_DATA SUPPLIED_.
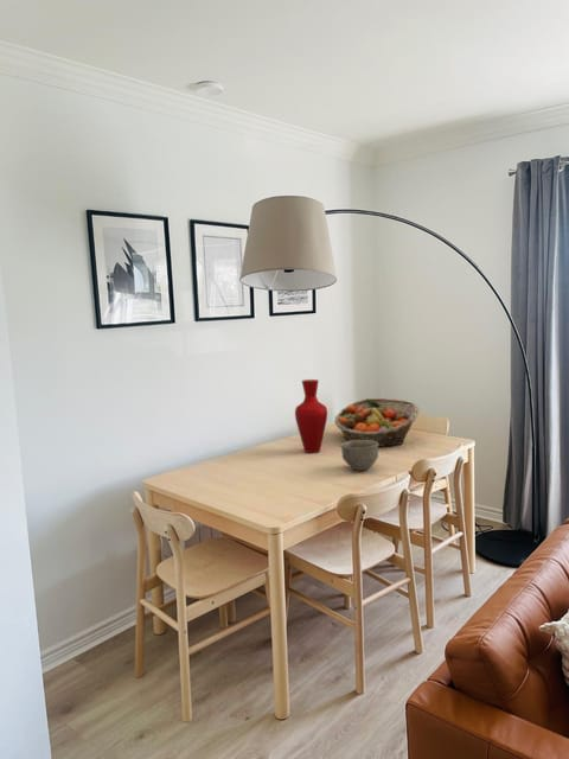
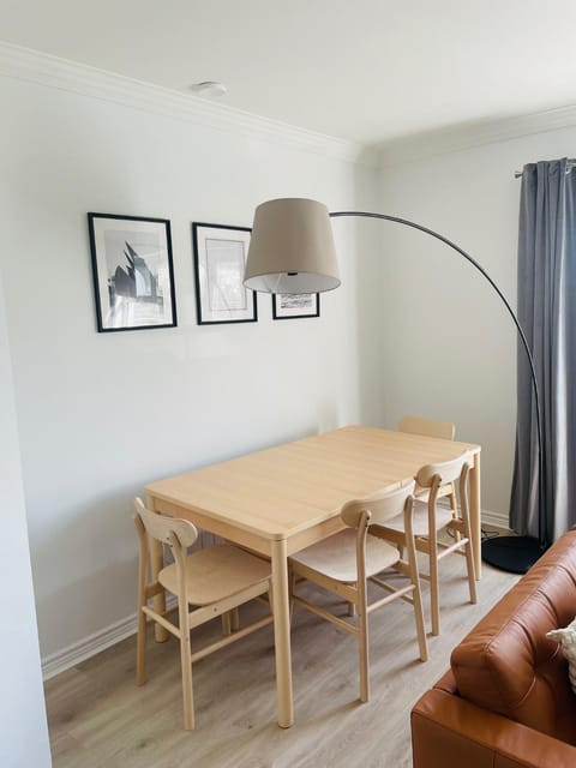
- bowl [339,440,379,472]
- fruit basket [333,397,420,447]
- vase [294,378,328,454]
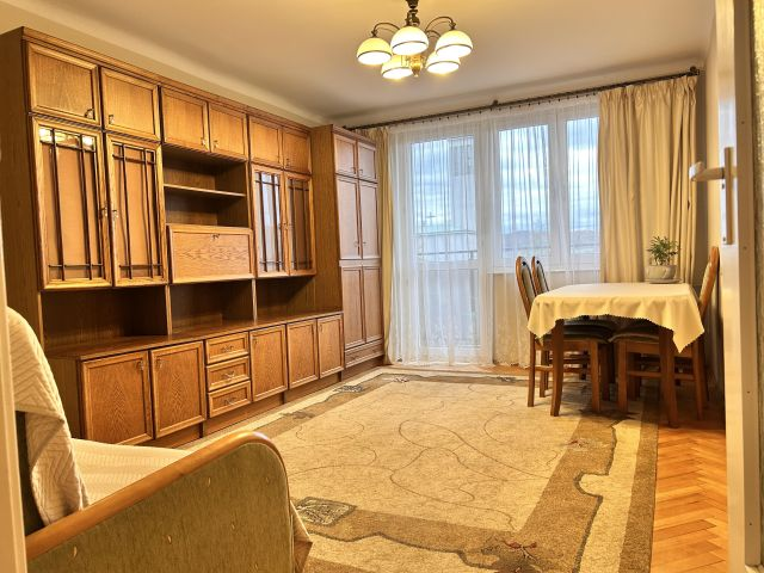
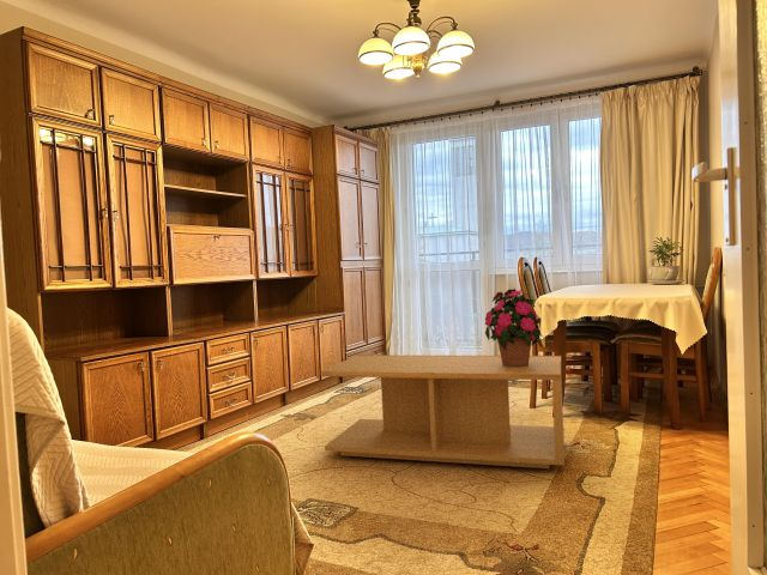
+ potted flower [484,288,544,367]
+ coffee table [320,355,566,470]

_DESCRIPTION OF THE TASK_. Write out every line, unchanged, from the one containing "potted flower [484,288,544,367]" through the closing line of the data.

_RESPONSE AREA_.
+ potted flower [484,288,544,367]
+ coffee table [320,355,566,470]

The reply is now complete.